:: What the task requires ::
Leave out the pictures and set down the rest of the listing below word for word.

:: Records for this task ::

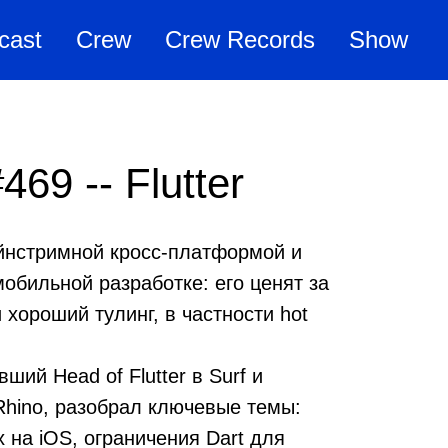
cast
Crew
Crew Records
Show
469 -- Flutter
ейнстримной кросс-платформой и
обильной разработке: его ценят за
 хороший тулинг, в частности hot
вший Head of Flutter в Surf и
hino, разобрал ключевые темы:
х на iOS, ограничения Dart для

:: Finished exercise ::
cast
Crew
Crew Records
Show
469 -- Flutter
ейнстримной кросс-платформой и
обильной разработке: его ценят за
 хороший тулинг, в частности hot
вший Head of Flutter в Surf и
hino, разобрал ключевые темы:
х на iOS, ограничения Dart для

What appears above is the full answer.